WORK REQUIRED: How many lines of the records below contain the string "label"? Reply with the number alone.
═══ INFORMATION GIVEN ═══
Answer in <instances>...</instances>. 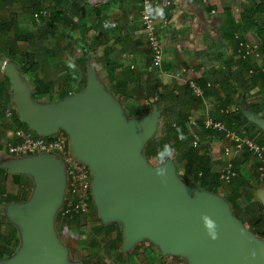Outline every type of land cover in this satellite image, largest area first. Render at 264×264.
Returning <instances> with one entry per match:
<instances>
[{
    "label": "crops",
    "instance_id": "obj_1",
    "mask_svg": "<svg viewBox=\"0 0 264 264\" xmlns=\"http://www.w3.org/2000/svg\"><path fill=\"white\" fill-rule=\"evenodd\" d=\"M142 1L0 0V62L18 63L35 79L43 93L36 90L38 100L31 96L45 108H59L63 100L80 93L78 85L84 91L94 77L119 104L125 121L157 110L164 136L172 134V147L171 156L158 161L156 168L171 164L183 183L199 190L193 177L184 180L192 159L195 167H205L217 177L220 187L213 194L223 198L235 216L234 207L262 203L259 160L247 150H237L223 133L206 129L204 121L219 120L231 131L264 140V0H154L164 52L159 66L153 64L139 19ZM44 6L48 15L36 19L35 12ZM240 39L259 43L260 56L243 59ZM4 47L16 52V60ZM58 71L59 78L51 76ZM189 77L203 89L202 96L193 94ZM7 81L0 63V91L5 95H0V264L14 261L25 247L18 210L30 203L36 190L34 177L17 167L28 157L5 154L6 145L16 139L15 129L23 127L14 88ZM8 106L10 118L4 112ZM228 162L238 172L229 184L219 180ZM30 181L35 188L28 187ZM64 185L66 194L67 176ZM166 255L189 264L188 256Z\"/></svg>",
    "mask_w": 264,
    "mask_h": 264
},
{
    "label": "water",
    "instance_id": "obj_2",
    "mask_svg": "<svg viewBox=\"0 0 264 264\" xmlns=\"http://www.w3.org/2000/svg\"><path fill=\"white\" fill-rule=\"evenodd\" d=\"M0 63L23 122L46 136L65 130L72 157L87 164L92 177L95 172L98 208L105 220L124 222L125 246L150 237L164 254L188 256L189 264H264V243L223 198L188 187L171 164L154 170L146 165L139 149L158 125L157 110L125 121L119 104L94 77L59 108H45L32 98L17 70ZM260 123L264 127V119ZM25 161L18 170L34 177L36 190L30 203L18 210L25 247L9 264H63L65 250L55 238L52 219L64 200V161L55 155L28 156ZM160 168L166 169L165 175L156 174ZM259 195L264 204V189ZM206 219L214 225L215 238Z\"/></svg>",
    "mask_w": 264,
    "mask_h": 264
},
{
    "label": "rangeland",
    "instance_id": "obj_3",
    "mask_svg": "<svg viewBox=\"0 0 264 264\" xmlns=\"http://www.w3.org/2000/svg\"><path fill=\"white\" fill-rule=\"evenodd\" d=\"M8 9L4 11L7 15ZM44 17V16H42ZM13 37H10L11 40ZM9 41V40H8ZM5 59V57L3 56ZM3 59V60H4ZM21 56L19 61H22ZM10 60L7 59V63ZM27 62V60H26ZM31 63V60H29ZM16 67L20 79L26 81L30 86L33 97L39 99L36 93L35 79L31 75L24 72L22 66L9 63ZM49 72H52L51 69ZM3 73L5 71L3 70ZM60 71L51 74L53 77L59 78ZM7 76V75H6ZM12 88V86H11ZM83 85L77 88L76 93L82 92ZM149 111V110H147ZM165 125L158 124L154 133L142 144L139 154L145 159L149 169H156L157 162L160 158L156 155H150L147 148L151 147L156 150L159 142L165 134ZM64 132L60 129L54 134ZM68 136V135H67ZM155 167V168H154ZM93 185L90 191L89 210L85 214L62 218L59 211L55 212L52 219V230L58 243L64 247L65 254L63 264H186L187 262L175 256L166 255L162 251L160 243L150 237H141L131 246H125L126 228L122 220L115 218L113 220H105L98 208L97 202V184L95 180V172L92 177ZM185 183V182H184ZM186 184V183H185ZM28 187L35 188V182H28ZM202 190V189H199ZM236 216L243 222L244 226L252 233L251 219L255 215L257 206L248 205L244 208H233ZM63 234V236H62ZM122 236V242L118 244L117 237ZM253 235V234H252ZM254 236V235H253ZM114 241H117L114 245ZM118 244V248H116ZM184 256V255H182ZM185 258V256L183 257ZM187 259V257H186Z\"/></svg>",
    "mask_w": 264,
    "mask_h": 264
},
{
    "label": "built area",
    "instance_id": "obj_4",
    "mask_svg": "<svg viewBox=\"0 0 264 264\" xmlns=\"http://www.w3.org/2000/svg\"><path fill=\"white\" fill-rule=\"evenodd\" d=\"M156 3L154 0H143L139 11V19L143 24V30L148 41L150 56L155 66H159L164 57L163 44L158 27L154 20ZM49 8L42 7L35 12L34 17L40 19L47 16ZM238 53L243 59L260 56V44L247 39H240ZM253 72V71H252ZM186 82L196 96L203 95V89L195 78L189 77ZM5 116H12V108H5ZM204 127L214 132L223 133L237 150H247L259 160V178L264 181V140L259 141L255 137L238 134L227 128L222 121L208 118L204 121ZM15 141L9 142L5 147V154L10 158H24L37 155H55L64 161L68 185L63 203L59 208L62 218L85 214L89 210V198L92 188V174L89 166L74 157L69 151V138L64 133L41 135L30 127H18L15 129ZM197 146L196 141L193 142ZM238 172L232 162L226 163L219 178L223 183H229L237 177Z\"/></svg>",
    "mask_w": 264,
    "mask_h": 264
},
{
    "label": "trees",
    "instance_id": "obj_5",
    "mask_svg": "<svg viewBox=\"0 0 264 264\" xmlns=\"http://www.w3.org/2000/svg\"><path fill=\"white\" fill-rule=\"evenodd\" d=\"M7 50L8 48H5L4 47V50ZM6 52V55L13 59V60H16L17 58V54L16 52H14V50H11L10 48L5 51ZM4 52V53H5ZM29 56V55H28ZM31 56L28 57L29 60ZM32 63V61H31ZM33 65V63H32ZM28 70V69H27ZM26 70V71H27ZM9 86L10 83L9 81H7V83ZM1 86V84H0ZM39 93H43V90L41 88H38L37 90ZM68 92H65L64 95H67ZM0 95H2L3 97H5V95L3 94V89H1L0 91ZM21 125L23 127H29L27 124H25L24 122L21 123ZM172 136L171 133L167 134L166 136H164V138L162 139L161 142H159L156 150H154L153 148L149 147L147 148V151L150 155H156L157 157L160 158L159 156V153L160 151H162L163 149V146L164 145H170L171 146V141L169 140V138ZM176 142H178L177 138H174ZM172 147V146H171ZM193 147V146H192ZM190 149V152H193V149L189 148ZM167 157V156H166ZM165 157V158H166ZM164 158V159H165ZM161 160V158H160ZM201 172V173H200ZM201 174V175H200ZM220 175V174H219ZM186 178H184L185 181H187L188 177L190 176V179H192L193 177V180L196 181L199 186L201 187L202 190H205L207 192H210V193H215L217 192L218 188L220 187V182L217 180V177H215L214 175H211L208 170H206L205 167H195L194 165V161H192V159H189V164L187 165V168H186ZM236 178V177H235ZM234 178V179H235ZM232 179V180H234ZM220 180V178H219ZM232 180L229 182L231 183ZM221 181V180H220ZM222 182V181H221ZM228 183V184H229ZM264 183V181H263ZM262 185V184H261ZM232 203H235V199L233 200ZM257 206V210L255 211V215L253 216V218L251 219V225H252V234L255 236V238L264 243V204L263 202L262 203H259ZM117 239H120L118 240V244L120 245V243L122 242V236L120 237V235L117 237ZM117 241H114V245ZM118 244L116 246V248H118Z\"/></svg>",
    "mask_w": 264,
    "mask_h": 264
},
{
    "label": "clouds",
    "instance_id": "obj_6",
    "mask_svg": "<svg viewBox=\"0 0 264 264\" xmlns=\"http://www.w3.org/2000/svg\"><path fill=\"white\" fill-rule=\"evenodd\" d=\"M68 66L71 68V67H74V64L69 63ZM159 156H160L161 160H163L166 156H171V146L170 145H164L162 151H160V153H159ZM165 173H166V169L160 168L157 170L156 174L158 176H163V175H165ZM206 225L209 229L210 236L212 238H215L216 233L214 231V225L211 222L207 221V219H206Z\"/></svg>",
    "mask_w": 264,
    "mask_h": 264
}]
</instances>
═══
RESPONSE TO THIS TASK: 6